**IHRE AUFGABE**
Aktualisieren Sie die nachstehenden Zeilen, indem Sie jedes „offsetDistance“ durch „offset“ ersetzen und alles Übrige unverändert lassen. Geben Sie alle Zeilen ohne die Bilder wieder.

**GESPEICHERTE ZEILEN**
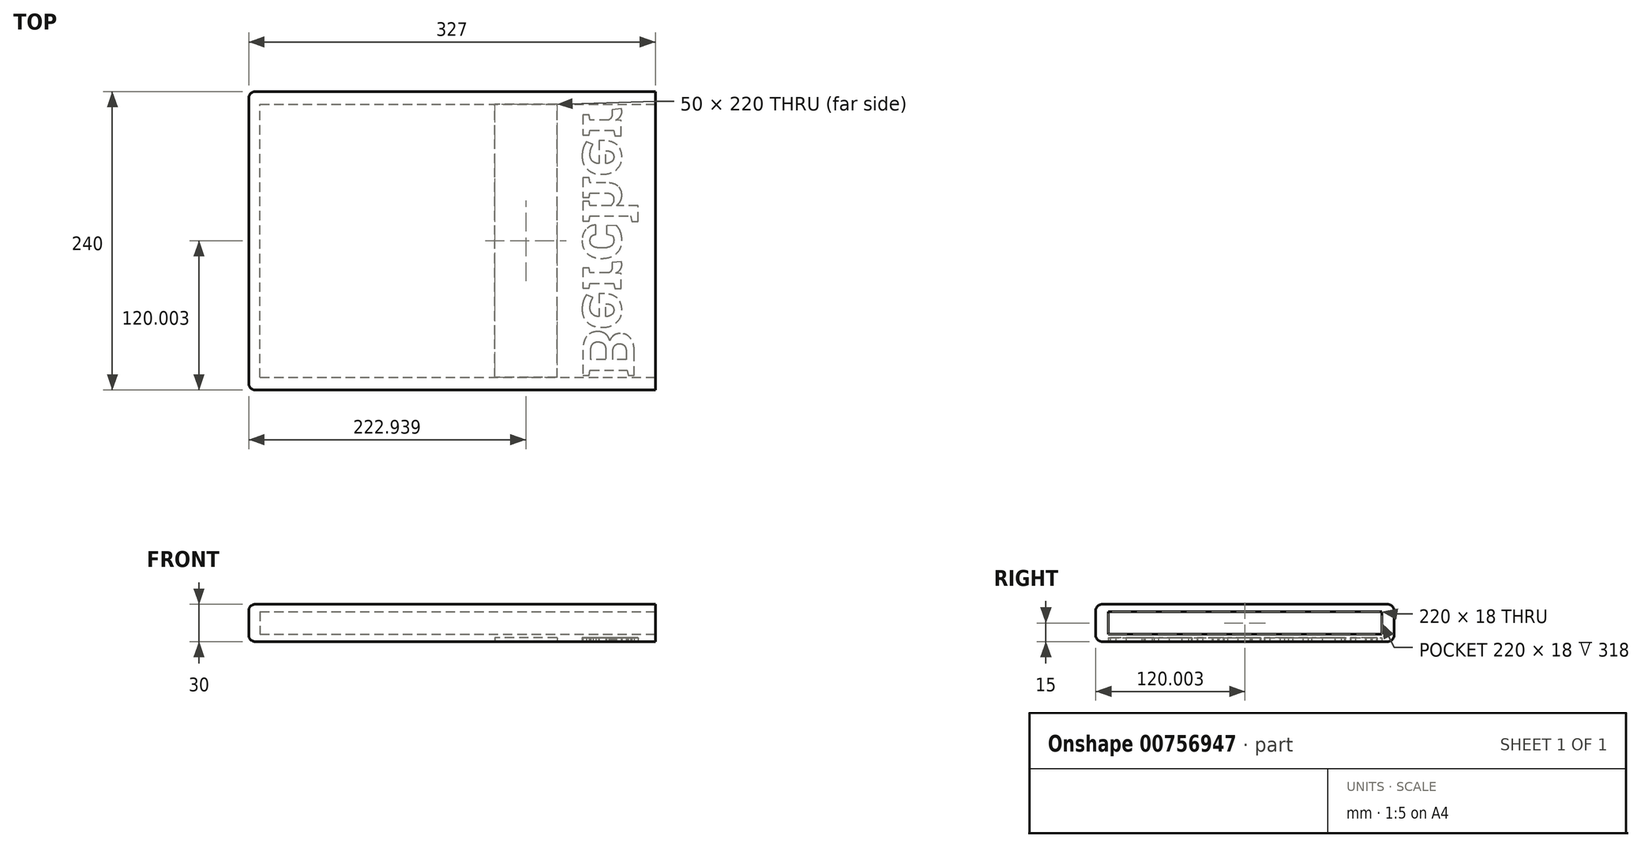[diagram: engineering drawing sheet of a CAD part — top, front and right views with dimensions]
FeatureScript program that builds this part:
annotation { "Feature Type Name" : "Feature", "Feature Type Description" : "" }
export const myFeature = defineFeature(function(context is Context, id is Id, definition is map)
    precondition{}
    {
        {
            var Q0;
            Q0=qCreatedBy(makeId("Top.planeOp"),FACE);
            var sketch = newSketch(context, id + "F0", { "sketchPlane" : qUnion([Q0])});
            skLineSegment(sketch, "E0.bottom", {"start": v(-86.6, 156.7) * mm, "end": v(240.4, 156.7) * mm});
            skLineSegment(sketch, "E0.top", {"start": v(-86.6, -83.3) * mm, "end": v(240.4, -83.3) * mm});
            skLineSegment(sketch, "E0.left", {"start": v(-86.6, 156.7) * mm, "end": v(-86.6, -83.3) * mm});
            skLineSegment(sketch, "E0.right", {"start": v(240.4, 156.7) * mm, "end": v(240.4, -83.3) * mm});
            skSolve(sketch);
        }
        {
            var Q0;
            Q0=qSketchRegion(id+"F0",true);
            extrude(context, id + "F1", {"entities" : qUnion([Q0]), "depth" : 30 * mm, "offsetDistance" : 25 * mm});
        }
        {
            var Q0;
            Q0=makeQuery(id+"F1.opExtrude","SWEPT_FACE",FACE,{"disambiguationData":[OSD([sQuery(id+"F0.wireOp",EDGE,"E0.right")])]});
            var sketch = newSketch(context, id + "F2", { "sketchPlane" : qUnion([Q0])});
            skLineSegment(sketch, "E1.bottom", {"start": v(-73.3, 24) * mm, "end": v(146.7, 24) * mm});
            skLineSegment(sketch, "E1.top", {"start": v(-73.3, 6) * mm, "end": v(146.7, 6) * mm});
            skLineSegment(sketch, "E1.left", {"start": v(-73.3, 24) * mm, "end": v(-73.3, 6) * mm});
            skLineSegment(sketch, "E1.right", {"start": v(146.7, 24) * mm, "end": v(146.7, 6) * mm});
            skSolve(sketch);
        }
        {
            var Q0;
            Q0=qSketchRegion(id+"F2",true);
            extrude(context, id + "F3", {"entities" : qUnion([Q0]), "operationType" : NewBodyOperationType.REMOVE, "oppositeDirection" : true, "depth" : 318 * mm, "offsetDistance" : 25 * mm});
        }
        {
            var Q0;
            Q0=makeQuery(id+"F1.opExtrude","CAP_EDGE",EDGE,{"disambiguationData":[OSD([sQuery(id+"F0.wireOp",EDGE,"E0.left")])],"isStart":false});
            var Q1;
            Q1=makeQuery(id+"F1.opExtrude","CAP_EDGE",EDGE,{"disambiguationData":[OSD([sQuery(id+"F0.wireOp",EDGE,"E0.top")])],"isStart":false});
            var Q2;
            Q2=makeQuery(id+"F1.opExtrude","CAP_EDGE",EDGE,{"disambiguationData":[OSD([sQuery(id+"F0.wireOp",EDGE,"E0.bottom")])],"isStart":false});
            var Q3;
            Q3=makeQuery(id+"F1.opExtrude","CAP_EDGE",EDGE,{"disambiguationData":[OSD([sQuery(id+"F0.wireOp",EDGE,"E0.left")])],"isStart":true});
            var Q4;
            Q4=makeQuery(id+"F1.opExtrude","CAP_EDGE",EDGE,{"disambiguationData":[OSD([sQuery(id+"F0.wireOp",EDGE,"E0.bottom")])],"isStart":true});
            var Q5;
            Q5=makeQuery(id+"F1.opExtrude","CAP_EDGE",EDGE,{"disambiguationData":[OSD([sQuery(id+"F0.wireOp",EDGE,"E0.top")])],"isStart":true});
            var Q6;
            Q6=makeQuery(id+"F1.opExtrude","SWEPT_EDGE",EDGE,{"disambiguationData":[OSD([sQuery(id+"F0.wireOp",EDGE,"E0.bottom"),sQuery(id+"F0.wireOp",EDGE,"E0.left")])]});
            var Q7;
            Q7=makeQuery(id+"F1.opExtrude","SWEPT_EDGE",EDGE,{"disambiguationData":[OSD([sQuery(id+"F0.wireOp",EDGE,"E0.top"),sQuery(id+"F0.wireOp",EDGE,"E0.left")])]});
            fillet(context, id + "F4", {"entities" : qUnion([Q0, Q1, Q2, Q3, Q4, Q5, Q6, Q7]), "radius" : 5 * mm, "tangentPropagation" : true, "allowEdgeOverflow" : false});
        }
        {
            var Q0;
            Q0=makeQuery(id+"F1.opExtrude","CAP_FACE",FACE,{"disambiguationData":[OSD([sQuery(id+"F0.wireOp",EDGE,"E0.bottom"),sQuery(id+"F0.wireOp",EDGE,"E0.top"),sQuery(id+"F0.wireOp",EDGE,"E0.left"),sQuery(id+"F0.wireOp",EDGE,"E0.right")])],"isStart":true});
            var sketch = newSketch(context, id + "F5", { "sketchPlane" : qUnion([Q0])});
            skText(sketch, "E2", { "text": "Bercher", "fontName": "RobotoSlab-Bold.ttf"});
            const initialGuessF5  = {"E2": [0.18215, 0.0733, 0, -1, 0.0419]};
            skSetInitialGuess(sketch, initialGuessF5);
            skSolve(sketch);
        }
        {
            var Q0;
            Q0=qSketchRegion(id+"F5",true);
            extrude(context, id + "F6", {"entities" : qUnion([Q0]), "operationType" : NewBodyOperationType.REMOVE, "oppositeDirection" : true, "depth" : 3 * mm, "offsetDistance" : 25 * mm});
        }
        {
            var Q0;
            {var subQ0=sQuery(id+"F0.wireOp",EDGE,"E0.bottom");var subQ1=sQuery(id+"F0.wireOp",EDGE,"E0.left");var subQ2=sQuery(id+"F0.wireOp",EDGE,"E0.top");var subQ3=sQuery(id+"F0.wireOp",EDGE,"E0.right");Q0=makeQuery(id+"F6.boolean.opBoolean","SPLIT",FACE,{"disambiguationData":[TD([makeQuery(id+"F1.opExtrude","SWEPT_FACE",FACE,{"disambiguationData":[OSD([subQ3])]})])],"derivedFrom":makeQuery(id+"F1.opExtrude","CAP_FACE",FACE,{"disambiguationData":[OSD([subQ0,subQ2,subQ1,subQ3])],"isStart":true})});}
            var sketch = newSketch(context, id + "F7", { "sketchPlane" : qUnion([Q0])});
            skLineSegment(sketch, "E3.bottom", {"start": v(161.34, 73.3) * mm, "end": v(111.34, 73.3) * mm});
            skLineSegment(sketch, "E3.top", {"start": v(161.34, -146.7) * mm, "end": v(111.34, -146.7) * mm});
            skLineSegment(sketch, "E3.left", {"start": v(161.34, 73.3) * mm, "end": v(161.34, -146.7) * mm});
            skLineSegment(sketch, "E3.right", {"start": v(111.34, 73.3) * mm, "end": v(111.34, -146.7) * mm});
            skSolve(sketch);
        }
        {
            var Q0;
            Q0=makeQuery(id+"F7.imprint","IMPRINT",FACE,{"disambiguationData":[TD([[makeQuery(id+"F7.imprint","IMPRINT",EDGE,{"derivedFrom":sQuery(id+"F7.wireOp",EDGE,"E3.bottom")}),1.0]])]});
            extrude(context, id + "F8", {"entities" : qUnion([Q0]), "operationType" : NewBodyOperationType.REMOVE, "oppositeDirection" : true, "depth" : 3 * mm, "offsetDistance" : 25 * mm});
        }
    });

**ERGEBNIS DER ÜBUNG**
[diagram: engineering drawing sheet of a CAD part — top, front and right views with dimensions]
FeatureScript program that builds this part:
annotation { "Feature Type Name" : "Feature", "Feature Type Description" : "" }
export const myFeature = defineFeature(function(context is Context, id is Id, definition is map)
    precondition{}
    {
        {
            var Q0;
            Q0=qCreatedBy(makeId("Top.planeOp"),FACE);
            var sketch = newSketch(context, id + "F0", { "sketchPlane" : qUnion([Q0])});
            skLineSegment(sketch, "E0.bottom", {"start": v(-86.6, 156.7) * mm, "end": v(240.4, 156.7) * mm});
            skLineSegment(sketch, "E0.top", {"start": v(-86.6, -83.3) * mm, "end": v(240.4, -83.3) * mm});
            skLineSegment(sketch, "E0.left", {"start": v(-86.6, 156.7) * mm, "end": v(-86.6, -83.3) * mm});
            skLineSegment(sketch, "E0.right", {"start": v(240.4, 156.7) * mm, "end": v(240.4, -83.3) * mm});
            skSolve(sketch);
        }
        {
            var Q0;
            Q0=qSketchRegion(id+"F0",true);
            extrude(context, id + "F1", {"entities" : qUnion([Q0]), "depth" : 30 * mm, "offset" : 25 * mm});
        }
        {
            var Q0;
            Q0=makeQuery(id+"F1.opExtrude","SWEPT_FACE",FACE,{"disambiguationData":[OSD([sQuery(id+"F0.wireOp",EDGE,"E0.right")])]});
            var sketch = newSketch(context, id + "F2", { "sketchPlane" : qUnion([Q0])});
            skLineSegment(sketch, "E1.bottom", {"start": v(-73.3, 24) * mm, "end": v(146.7, 24) * mm});
            skLineSegment(sketch, "E1.top", {"start": v(-73.3, 6) * mm, "end": v(146.7, 6) * mm});
            skLineSegment(sketch, "E1.left", {"start": v(-73.3, 24) * mm, "end": v(-73.3, 6) * mm});
            skLineSegment(sketch, "E1.right", {"start": v(146.7, 24) * mm, "end": v(146.7, 6) * mm});
            skSolve(sketch);
        }
        {
            var Q0;
            Q0=qSketchRegion(id+"F2",true);
            extrude(context, id + "F3", {"entities" : qUnion([Q0]), "operationType" : NewBodyOperationType.REMOVE, "oppositeDirection" : true, "depth" : 318 * mm, "offset" : 25 * mm});
        }
        {
            var Q0;
            Q0=makeQuery(id+"F1.opExtrude","CAP_EDGE",EDGE,{"disambiguationData":[OSD([sQuery(id+"F0.wireOp",EDGE,"E0.left")])],"isStart":false});
            var Q1;
            Q1=makeQuery(id+"F1.opExtrude","CAP_EDGE",EDGE,{"disambiguationData":[OSD([sQuery(id+"F0.wireOp",EDGE,"E0.top")])],"isStart":false});
            var Q2;
            Q2=makeQuery(id+"F1.opExtrude","CAP_EDGE",EDGE,{"disambiguationData":[OSD([sQuery(id+"F0.wireOp",EDGE,"E0.bottom")])],"isStart":false});
            var Q3;
            Q3=makeQuery(id+"F1.opExtrude","CAP_EDGE",EDGE,{"disambiguationData":[OSD([sQuery(id+"F0.wireOp",EDGE,"E0.left")])],"isStart":true});
            var Q4;
            Q4=makeQuery(id+"F1.opExtrude","CAP_EDGE",EDGE,{"disambiguationData":[OSD([sQuery(id+"F0.wireOp",EDGE,"E0.bottom")])],"isStart":true});
            var Q5;
            Q5=makeQuery(id+"F1.opExtrude","CAP_EDGE",EDGE,{"disambiguationData":[OSD([sQuery(id+"F0.wireOp",EDGE,"E0.top")])],"isStart":true});
            var Q6;
            Q6=makeQuery(id+"F1.opExtrude","SWEPT_EDGE",EDGE,{"disambiguationData":[OSD([sQuery(id+"F0.wireOp",EDGE,"E0.bottom"),sQuery(id+"F0.wireOp",EDGE,"E0.left")])]});
            var Q7;
            Q7=makeQuery(id+"F1.opExtrude","SWEPT_EDGE",EDGE,{"disambiguationData":[OSD([sQuery(id+"F0.wireOp",EDGE,"E0.top"),sQuery(id+"F0.wireOp",EDGE,"E0.left")])]});
            fillet(context, id + "F4", {"entities" : qUnion([Q0, Q1, Q2, Q3, Q4, Q5, Q6, Q7]), "radius" : 5 * mm, "tangentPropagation" : true, "allowEdgeOverflow" : false});
        }
        {
            var Q0;
            Q0=makeQuery(id+"F1.opExtrude","CAP_FACE",FACE,{"disambiguationData":[OSD([sQuery(id+"F0.wireOp",EDGE,"E0.bottom"),sQuery(id+"F0.wireOp",EDGE,"E0.top"),sQuery(id+"F0.wireOp",EDGE,"E0.left"),sQuery(id+"F0.wireOp",EDGE,"E0.right")])],"isStart":true});
            var sketch = newSketch(context, id + "F5", { "sketchPlane" : qUnion([Q0])});
            skText(sketch, "E2", { "text": "Bercher", "fontName": "RobotoSlab-Bold.ttf"});
            const initialGuessF5  = {"E2": [0.18215, 0.0733, 0, -1, 0.0419]};
            skSetInitialGuess(sketch, initialGuessF5);
            skSolve(sketch);
        }
        {
            var Q0;
            Q0=qSketchRegion(id+"F5",true);
            extrude(context, id + "F6", {"entities" : qUnion([Q0]), "operationType" : NewBodyOperationType.REMOVE, "oppositeDirection" : true, "depth" : 3 * mm, "offset" : 25 * mm});
        }
        {
            var Q0;
            {var subQ0=sQuery(id+"F0.wireOp",EDGE,"E0.bottom");var subQ1=sQuery(id+"F0.wireOp",EDGE,"E0.left");var subQ2=sQuery(id+"F0.wireOp",EDGE,"E0.top");var subQ3=sQuery(id+"F0.wireOp",EDGE,"E0.right");Q0=makeQuery(id+"F6.boolean.opBoolean","SPLIT",FACE,{"disambiguationData":[TD([makeQuery(id+"F1.opExtrude","SWEPT_FACE",FACE,{"disambiguationData":[OSD([subQ3])]})])],"derivedFrom":makeQuery(id+"F1.opExtrude","CAP_FACE",FACE,{"disambiguationData":[OSD([subQ0,subQ2,subQ1,subQ3])],"isStart":true})});}
            var sketch = newSketch(context, id + "F7", { "sketchPlane" : qUnion([Q0])});
            skLineSegment(sketch, "E3.bottom", {"start": v(161.34, 73.3) * mm, "end": v(111.34, 73.3) * mm});
            skLineSegment(sketch, "E3.top", {"start": v(161.34, -146.7) * mm, "end": v(111.34, -146.7) * mm});
            skLineSegment(sketch, "E3.left", {"start": v(161.34, 73.3) * mm, "end": v(161.34, -146.7) * mm});
            skLineSegment(sketch, "E3.right", {"start": v(111.34, 73.3) * mm, "end": v(111.34, -146.7) * mm});
            skSolve(sketch);
        }
        {
            var Q0;
            Q0=makeQuery(id+"F7.imprint","IMPRINT",FACE,{"disambiguationData":[TD([[makeQuery(id+"F7.imprint","IMPRINT",EDGE,{"derivedFrom":sQuery(id+"F7.wireOp",EDGE,"E3.bottom")}),1.0]])]});
            extrude(context, id + "F8", {"entities" : qUnion([Q0]), "operationType" : NewBodyOperationType.REMOVE, "oppositeDirection" : true, "depth" : 3 * mm, "offset" : 25 * mm});
        }
    });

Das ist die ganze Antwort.